Putting titles, transmog, etc, behind PvP/Raids/etc? That’s fine, and you and I are not disagreeing about that aspect of things.
What we’re disagreeing about is whether or not there’s value in putting unrelated things behind unrelated walls. Children’s Week is just one example. Don’t get me wrong, many people have done it, but “suck it up we all had to do it” is just an appeal to tradition, and that’s a logical fallacy. Just because it’s always been that way doesn’t mean it’s good, it just means you had to do it and you want to make sure everyone else has to do it.
As above, just because people grin and bear it doesn’t make the argument faulty. The point isn’t that people can’t go do the raid to get their heritage armor, it’s that they shouldn’t have to because it’s not raid related content.
When you want to create crossover between content, it should be organic and sensible. Arbitrarily sticking things in places is a strange choice.

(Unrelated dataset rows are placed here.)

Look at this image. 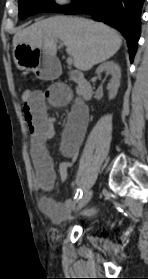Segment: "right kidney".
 I'll list each match as a JSON object with an SVG mask.
<instances>
[{
    "instance_id": "obj_1",
    "label": "right kidney",
    "mask_w": 148,
    "mask_h": 279,
    "mask_svg": "<svg viewBox=\"0 0 148 279\" xmlns=\"http://www.w3.org/2000/svg\"><path fill=\"white\" fill-rule=\"evenodd\" d=\"M108 72L112 75V79L110 83L108 84L107 89L109 90V98L113 99L117 95L118 88L120 86V78H121V70L117 63L114 61H107L103 64H101L97 69L96 73L100 74L102 72Z\"/></svg>"
}]
</instances>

Imagine, if you will, that they put a new achievement in the game for winning 1,000 PvP Pet Battles. If you do that, you get a new Essence for the Heart of Azeroth. This Essence is BiS for every class in both PvE and PvP.
The response, as you would have it, is just to roll up your sleeves and do it. The response, as I would have it, would be to realize that’s kind of excessive and that it’s not really the right place for something like that.
I’m really going to need to ask this question, but I’m surprised I have to:
What value do these kinds of activities add to the game? What value does it add to the community?
It’s most certainly not converting non PvP players into PvP players. It’s certainly not making PvP players happy about carebears showing up and screwing with them for a week.
At what point, exactly, do we see value added to the game by forcing players to engage in content that they don’t want in a way that doesn’t provide long term benefits to the games health?